Unter den 29 Kommunen der Hauptstadtregion nimmt die Kommune Bornholm den ersten Platz ein. Dieses geschieht, weil die Kommune über viel Natur- und Küstengebiet verfügt und über viele Außenanlagen und kilometerlange Strecken für Outdoor-Aktivitäten verfügt. Bornholm zählt es auch zu den 25 besten Outdoor-Kommunen des Landes.

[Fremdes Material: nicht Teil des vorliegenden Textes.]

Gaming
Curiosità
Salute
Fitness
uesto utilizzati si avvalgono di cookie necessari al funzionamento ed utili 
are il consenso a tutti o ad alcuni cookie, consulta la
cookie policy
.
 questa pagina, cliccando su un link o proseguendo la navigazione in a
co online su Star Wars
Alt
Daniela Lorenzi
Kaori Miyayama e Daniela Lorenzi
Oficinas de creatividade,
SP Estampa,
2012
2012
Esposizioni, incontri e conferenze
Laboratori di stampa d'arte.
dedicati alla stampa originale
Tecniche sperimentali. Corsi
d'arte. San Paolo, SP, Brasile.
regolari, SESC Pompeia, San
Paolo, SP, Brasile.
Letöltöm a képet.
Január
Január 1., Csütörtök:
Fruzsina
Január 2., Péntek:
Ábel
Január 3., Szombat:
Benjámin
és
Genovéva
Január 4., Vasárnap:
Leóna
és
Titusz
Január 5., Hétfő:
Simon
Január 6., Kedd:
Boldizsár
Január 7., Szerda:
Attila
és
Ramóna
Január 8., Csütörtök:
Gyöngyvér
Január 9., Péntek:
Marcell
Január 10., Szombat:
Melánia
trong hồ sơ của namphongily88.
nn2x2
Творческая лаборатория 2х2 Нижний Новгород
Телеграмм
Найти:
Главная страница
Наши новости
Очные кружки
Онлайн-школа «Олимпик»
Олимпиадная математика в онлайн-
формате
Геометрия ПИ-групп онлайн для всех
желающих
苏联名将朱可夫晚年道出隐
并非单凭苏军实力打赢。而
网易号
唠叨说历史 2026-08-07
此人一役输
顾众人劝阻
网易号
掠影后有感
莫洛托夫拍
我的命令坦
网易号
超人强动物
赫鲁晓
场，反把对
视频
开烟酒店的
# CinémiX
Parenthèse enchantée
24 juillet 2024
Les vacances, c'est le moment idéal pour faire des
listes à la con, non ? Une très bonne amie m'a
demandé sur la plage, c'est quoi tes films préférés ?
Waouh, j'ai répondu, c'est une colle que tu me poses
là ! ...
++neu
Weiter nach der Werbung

Es mag auf den ersten Blick schwierig erscheinen, das Leben im Freien in den Kommunen zu vergleichen, da die 98 Kommunen Dänemarks sehr unterschiedlich sind. Manche haben deutlich weniger Naturfläche als andere, manche haben viel Ackerland und manche haben überhaupt keine Küstenlinie. Umgekehrt haben städtische Kommunen wie Aalborg, Aarhus und København mit ihren vielen Kindertagesstätten ein größeres Kennzeichnungspotenzial im Rahmen des Friluftsrådet wie Grønne Spirer (Grünflecken) als eine kleine ländliche Kommune.

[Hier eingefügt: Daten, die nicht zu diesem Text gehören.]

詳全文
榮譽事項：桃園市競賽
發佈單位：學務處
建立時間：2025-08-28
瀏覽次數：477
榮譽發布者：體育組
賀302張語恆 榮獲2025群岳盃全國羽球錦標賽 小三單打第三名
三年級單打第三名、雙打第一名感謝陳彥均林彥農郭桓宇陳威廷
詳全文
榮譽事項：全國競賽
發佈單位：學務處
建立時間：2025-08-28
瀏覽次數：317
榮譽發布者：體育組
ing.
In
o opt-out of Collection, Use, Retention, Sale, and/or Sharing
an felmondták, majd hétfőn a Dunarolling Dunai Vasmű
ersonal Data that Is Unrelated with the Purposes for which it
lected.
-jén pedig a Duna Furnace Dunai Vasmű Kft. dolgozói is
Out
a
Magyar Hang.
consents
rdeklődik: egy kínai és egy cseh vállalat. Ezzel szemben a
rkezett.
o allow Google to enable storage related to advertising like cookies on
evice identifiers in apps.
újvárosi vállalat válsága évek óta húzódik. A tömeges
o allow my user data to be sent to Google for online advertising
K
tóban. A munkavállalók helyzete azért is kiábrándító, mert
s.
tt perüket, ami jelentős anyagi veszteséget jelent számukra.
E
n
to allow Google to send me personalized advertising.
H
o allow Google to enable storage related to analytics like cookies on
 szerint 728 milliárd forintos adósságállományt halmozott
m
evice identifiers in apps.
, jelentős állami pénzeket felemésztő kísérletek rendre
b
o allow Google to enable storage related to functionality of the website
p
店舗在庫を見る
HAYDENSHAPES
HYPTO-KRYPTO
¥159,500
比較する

Um einen übergreifenden Vergleich zu ermöglichen, hat der Friluftsrådet für jeden der 12 Faktoren in der Analyse jede Kommune in eine von drei Kategorien eingeteilt: „unterdurchschnittlich“, „durchschnittlich“ und „überdurchschnittlich“ und berechnet den Platz der Kommune auf die Gesamtliste durch eine einfache Gesamtanzahl von Platzierungen in jeder Kategorie. Mit anderen Worten: Je öfter eine Gemeinde überdurchschnittlich platziert ist, desto weiter oben auf der Liste der besten Outdoor-Gemeinden steht sie.

Mit Ausnahme der Kommune Bornholm befinden sich alle Kommunen der Hauptstadtregion in der unteren Hälfte der Liste. „Es ist klar, dass es in den einzelnen Kommunen einige primär geographische Voraussetzungen für das Leben im Freien gibt, die sie nur bedingt ändern können. Aber die Analyse ist interessant, weil sie auch ein Bild davon zeichnet, inwieweit sich die einzelne Kommune aktiv für das Leben im Freien einsetzt, wo die Kommunen selbst eine positive Veränderung bewirken können“, sagt Winni Grosbøll.

Die beste Outdoor-Kommune Dänemarks ist der Analyse zufolge die Kommune Ringkøbing-Skjern an der Nordseeküste.